IMO ortamını bağlayıcı değildir ve daha çok hükümetlere kendi hedeflerini nerede karşılaştırmaları hakkında bir işaret anlamı gelir. 2030 yılına kadar hükümetlerin nakliye işletmelerinden sera gazı emisyonlarını 2008 maliyetlerinin karşılaştırması “en az yüzde 20” oranındaki azalmalarını şart koşuyor. 2040’a kadar bu oran “en az yüzde 70″e çıkıyor.
Endüstrinin emisyonlarını büyük ölçüde ortadan kaldıracağı ve kalan miktarın dengeleyeceği sözde net sıfır hedefine “2050’ye kadar veya yakın bir anda” ulaşılması amaçlanıyor.

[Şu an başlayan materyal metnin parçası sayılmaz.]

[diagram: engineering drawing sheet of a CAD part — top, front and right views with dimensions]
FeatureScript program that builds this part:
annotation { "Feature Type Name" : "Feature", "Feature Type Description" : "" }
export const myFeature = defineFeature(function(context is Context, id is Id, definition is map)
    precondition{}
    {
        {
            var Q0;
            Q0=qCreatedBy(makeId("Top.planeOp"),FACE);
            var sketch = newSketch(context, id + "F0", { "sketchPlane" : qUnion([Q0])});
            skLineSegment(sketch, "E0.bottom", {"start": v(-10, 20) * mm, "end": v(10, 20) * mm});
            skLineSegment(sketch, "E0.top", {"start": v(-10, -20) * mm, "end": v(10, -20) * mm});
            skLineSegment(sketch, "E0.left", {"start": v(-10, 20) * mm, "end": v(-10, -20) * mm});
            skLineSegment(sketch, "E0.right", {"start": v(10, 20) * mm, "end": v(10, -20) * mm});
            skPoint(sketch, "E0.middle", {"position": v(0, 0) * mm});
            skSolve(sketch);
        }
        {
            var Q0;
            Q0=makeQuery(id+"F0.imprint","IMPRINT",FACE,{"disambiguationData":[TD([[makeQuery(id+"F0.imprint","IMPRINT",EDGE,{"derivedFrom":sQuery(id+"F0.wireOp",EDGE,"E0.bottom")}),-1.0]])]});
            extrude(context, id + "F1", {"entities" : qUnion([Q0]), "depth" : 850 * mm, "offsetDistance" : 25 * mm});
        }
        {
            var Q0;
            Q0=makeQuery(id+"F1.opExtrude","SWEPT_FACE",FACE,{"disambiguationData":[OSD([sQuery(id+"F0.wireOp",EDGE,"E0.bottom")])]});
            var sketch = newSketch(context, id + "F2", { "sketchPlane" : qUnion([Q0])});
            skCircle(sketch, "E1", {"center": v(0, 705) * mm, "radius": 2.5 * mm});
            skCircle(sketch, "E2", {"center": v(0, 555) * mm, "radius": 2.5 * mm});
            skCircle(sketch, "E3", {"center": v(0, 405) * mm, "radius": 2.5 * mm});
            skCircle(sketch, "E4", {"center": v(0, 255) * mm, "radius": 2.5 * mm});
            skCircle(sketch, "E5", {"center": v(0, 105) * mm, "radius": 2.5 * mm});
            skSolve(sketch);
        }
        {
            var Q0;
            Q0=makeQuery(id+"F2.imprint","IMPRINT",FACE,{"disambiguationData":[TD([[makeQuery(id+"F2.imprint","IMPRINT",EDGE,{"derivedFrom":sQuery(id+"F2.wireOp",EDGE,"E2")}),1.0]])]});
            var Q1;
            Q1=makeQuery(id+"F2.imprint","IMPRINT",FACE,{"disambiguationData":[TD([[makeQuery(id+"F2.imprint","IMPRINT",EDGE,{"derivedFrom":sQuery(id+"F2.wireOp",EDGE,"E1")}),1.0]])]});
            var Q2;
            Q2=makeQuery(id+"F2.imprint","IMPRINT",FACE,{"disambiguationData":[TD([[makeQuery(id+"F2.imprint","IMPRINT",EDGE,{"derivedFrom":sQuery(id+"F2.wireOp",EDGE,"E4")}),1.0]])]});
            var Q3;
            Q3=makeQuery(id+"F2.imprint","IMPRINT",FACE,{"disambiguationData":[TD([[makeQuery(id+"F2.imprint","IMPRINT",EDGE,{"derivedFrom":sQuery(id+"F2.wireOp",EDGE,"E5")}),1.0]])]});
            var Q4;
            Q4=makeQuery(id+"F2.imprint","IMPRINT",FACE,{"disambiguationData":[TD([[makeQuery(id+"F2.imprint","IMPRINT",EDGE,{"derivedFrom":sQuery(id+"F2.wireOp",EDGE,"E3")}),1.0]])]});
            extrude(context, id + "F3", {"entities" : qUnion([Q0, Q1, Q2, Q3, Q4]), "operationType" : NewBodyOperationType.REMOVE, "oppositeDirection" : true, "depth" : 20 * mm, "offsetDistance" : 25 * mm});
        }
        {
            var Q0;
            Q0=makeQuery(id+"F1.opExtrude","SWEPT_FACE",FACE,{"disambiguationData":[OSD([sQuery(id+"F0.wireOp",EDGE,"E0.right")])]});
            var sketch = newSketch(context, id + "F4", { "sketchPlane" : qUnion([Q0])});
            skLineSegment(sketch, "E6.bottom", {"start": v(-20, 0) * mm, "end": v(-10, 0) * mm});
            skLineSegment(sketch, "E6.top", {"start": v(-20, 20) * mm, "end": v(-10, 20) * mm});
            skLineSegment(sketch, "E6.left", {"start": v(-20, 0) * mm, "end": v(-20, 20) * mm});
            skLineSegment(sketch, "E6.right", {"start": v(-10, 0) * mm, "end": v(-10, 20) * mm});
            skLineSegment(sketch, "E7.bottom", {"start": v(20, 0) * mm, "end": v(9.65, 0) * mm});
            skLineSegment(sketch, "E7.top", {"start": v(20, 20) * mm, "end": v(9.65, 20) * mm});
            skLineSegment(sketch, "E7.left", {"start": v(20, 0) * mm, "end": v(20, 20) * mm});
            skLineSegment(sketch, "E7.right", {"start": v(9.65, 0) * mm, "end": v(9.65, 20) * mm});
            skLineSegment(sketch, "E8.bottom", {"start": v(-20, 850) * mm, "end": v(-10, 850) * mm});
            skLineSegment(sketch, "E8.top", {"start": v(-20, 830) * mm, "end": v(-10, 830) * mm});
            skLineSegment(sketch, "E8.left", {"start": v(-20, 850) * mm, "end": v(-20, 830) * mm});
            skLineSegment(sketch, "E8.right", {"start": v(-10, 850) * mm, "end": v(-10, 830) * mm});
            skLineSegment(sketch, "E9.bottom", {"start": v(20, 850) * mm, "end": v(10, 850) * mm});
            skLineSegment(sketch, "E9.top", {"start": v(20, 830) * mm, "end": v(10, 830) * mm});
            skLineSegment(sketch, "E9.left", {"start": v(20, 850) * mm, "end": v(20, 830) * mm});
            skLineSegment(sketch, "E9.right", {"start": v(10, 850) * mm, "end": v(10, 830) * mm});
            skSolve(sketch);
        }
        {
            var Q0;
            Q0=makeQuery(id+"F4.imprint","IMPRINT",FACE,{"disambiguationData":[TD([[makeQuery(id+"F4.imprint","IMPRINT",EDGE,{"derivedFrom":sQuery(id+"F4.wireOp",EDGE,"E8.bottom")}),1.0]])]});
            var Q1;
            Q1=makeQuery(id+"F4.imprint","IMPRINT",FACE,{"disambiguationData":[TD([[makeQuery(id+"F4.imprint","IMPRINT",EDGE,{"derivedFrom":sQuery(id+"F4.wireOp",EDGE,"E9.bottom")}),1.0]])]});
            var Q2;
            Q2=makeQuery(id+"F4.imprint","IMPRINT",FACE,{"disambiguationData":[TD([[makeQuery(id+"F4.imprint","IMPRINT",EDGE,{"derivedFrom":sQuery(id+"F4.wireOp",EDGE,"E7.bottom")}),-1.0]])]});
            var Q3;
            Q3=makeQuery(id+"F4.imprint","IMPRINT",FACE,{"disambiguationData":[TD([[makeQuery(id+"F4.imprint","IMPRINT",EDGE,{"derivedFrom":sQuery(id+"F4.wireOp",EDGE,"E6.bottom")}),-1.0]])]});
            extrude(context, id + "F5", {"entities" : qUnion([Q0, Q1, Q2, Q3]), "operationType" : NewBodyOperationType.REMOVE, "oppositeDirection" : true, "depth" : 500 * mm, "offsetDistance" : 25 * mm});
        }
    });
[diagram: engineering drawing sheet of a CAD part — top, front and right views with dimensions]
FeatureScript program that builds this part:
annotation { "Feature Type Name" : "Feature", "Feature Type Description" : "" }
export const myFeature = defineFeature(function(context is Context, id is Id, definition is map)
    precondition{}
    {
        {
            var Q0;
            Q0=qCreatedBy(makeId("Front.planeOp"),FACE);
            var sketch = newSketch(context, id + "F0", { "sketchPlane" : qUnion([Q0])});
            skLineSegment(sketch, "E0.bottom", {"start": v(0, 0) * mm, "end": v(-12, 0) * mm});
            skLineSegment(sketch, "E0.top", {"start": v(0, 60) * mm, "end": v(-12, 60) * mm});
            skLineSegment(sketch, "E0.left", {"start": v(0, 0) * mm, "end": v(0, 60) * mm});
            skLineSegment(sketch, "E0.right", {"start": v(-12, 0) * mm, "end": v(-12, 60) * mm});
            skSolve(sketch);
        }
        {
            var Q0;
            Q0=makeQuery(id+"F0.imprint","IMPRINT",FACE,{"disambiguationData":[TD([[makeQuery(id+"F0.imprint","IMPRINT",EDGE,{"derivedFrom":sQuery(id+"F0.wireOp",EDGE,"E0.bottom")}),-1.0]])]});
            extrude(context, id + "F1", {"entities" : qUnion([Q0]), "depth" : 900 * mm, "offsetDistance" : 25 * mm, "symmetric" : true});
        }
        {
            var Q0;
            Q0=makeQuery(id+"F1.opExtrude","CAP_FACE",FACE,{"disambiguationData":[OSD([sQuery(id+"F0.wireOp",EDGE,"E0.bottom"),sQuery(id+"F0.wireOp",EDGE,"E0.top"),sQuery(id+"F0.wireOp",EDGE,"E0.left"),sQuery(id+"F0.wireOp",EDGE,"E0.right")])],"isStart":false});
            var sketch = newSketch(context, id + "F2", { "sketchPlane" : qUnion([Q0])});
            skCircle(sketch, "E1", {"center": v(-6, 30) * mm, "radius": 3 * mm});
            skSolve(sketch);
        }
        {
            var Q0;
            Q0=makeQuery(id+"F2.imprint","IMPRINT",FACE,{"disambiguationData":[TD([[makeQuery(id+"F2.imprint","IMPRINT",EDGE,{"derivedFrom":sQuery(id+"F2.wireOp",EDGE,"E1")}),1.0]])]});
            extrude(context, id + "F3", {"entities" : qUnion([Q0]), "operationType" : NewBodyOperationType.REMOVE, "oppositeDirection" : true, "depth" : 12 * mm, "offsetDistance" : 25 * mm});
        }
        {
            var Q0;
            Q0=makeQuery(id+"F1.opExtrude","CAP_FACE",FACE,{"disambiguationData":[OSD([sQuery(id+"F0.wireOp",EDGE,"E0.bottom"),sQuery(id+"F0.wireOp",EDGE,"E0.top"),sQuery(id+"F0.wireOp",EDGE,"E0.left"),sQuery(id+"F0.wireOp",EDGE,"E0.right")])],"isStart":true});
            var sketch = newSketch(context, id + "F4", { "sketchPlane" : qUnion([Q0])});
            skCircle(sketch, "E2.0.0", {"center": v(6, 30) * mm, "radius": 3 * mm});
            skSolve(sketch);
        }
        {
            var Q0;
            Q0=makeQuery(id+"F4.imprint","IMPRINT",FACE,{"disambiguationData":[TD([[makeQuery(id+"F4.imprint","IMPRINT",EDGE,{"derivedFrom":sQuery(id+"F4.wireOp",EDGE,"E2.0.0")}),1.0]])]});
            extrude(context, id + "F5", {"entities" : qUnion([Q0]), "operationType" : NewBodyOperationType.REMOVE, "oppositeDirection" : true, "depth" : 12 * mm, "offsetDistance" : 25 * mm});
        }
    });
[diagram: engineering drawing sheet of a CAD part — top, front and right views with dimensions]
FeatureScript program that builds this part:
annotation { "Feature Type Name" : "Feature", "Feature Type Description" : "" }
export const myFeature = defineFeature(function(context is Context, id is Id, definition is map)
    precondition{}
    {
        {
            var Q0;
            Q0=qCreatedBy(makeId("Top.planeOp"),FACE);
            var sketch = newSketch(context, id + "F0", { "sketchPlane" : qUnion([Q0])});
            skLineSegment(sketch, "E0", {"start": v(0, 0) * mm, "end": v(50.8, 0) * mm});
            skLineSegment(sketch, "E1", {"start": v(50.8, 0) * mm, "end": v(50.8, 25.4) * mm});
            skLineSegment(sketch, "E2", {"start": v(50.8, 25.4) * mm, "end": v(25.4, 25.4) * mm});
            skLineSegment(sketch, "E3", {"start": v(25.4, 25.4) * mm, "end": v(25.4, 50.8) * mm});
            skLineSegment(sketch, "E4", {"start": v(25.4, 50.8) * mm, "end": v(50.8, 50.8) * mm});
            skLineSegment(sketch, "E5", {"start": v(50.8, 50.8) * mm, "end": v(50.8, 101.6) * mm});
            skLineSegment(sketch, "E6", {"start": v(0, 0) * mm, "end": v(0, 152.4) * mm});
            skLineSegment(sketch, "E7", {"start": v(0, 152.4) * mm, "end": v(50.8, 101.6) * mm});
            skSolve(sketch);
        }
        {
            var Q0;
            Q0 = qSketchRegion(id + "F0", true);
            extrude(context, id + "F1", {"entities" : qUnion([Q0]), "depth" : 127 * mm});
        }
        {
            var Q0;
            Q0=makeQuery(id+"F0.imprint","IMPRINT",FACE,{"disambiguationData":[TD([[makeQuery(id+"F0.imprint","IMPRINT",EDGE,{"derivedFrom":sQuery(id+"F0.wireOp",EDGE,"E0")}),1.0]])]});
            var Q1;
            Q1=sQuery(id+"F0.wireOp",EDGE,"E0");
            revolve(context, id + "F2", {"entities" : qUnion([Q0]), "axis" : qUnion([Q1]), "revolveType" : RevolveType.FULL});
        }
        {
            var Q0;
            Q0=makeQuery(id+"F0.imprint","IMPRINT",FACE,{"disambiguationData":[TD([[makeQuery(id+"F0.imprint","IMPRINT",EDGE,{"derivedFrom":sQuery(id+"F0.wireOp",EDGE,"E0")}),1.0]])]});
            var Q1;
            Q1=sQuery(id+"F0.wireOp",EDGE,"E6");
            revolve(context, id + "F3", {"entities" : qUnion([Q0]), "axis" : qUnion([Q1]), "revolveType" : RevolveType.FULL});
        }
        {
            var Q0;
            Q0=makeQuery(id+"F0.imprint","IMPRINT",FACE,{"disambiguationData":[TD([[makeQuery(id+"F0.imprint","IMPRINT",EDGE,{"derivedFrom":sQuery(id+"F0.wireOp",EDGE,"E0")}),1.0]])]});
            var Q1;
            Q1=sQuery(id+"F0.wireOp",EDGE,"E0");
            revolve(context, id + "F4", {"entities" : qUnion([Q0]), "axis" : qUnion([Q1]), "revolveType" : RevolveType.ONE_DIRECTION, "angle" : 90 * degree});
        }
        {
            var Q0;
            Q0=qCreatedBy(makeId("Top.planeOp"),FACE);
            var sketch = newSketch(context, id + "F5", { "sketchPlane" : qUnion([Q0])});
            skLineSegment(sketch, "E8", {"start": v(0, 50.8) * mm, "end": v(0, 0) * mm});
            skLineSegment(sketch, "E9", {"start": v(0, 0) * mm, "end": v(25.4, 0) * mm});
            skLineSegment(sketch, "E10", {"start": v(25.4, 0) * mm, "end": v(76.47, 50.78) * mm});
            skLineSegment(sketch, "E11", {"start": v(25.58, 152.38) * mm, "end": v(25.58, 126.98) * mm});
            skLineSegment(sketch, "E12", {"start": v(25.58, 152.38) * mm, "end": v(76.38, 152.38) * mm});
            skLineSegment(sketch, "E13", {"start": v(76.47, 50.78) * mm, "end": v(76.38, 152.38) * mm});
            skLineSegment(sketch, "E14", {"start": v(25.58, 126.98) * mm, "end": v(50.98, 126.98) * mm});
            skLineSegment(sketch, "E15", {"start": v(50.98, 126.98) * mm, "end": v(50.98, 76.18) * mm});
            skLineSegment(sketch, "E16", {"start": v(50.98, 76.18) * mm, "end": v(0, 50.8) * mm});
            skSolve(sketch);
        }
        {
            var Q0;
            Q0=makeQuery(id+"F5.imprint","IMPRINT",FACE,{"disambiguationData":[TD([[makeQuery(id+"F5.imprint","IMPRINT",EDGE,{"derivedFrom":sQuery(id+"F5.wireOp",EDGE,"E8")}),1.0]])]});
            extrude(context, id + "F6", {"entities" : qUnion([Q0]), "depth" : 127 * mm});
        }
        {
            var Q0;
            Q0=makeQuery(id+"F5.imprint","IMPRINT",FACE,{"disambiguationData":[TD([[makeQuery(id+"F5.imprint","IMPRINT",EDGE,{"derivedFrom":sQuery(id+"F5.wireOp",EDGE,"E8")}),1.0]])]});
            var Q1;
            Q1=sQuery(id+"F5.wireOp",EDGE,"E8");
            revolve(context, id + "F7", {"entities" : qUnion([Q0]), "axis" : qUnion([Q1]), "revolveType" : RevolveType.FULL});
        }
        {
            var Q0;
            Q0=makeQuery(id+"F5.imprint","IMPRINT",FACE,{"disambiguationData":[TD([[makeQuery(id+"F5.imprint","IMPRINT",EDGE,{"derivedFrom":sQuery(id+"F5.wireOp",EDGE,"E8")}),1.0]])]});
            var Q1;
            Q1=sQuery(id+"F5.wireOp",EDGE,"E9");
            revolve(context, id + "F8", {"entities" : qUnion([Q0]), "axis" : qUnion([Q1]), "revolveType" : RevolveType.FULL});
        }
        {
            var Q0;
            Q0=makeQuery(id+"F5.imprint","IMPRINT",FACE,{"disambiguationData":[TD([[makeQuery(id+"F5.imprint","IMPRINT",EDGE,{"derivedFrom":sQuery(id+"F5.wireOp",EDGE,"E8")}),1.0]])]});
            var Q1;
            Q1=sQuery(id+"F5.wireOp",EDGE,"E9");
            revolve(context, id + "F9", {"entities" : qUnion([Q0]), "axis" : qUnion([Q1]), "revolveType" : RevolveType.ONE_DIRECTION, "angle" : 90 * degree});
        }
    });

Özellikle Pasifik adaları, özellikle 2050 gibi daha kesin bir hedef için savaşmıştı. Yük vergi geliri için büyük çaplı nakliyeye bel bağlarken, aynı zamanda orantısız bir şekilde iklim değişikliğinin yol açtığı deniz seviyesinin yükselmesi ve süper yüklü siklonların etkilerinden de zarar gördüler. Müzakereciler stratejilerini “yüksek risk, yüksek ödül” olarak tanımladılar.
Müzakerelerde Marshall Adaları müzakerecisi Albon Ishoda, “Pasifik’in sarsılmaz önerileri ve dünyanın dört bir yanındaki diğer ülkelerden gerekçelerimizi kabul etme ve çağrımıza verme konusunda derin dayanışma göstermeseydik kulak, bu önemli adımın mümkün olması” dedi.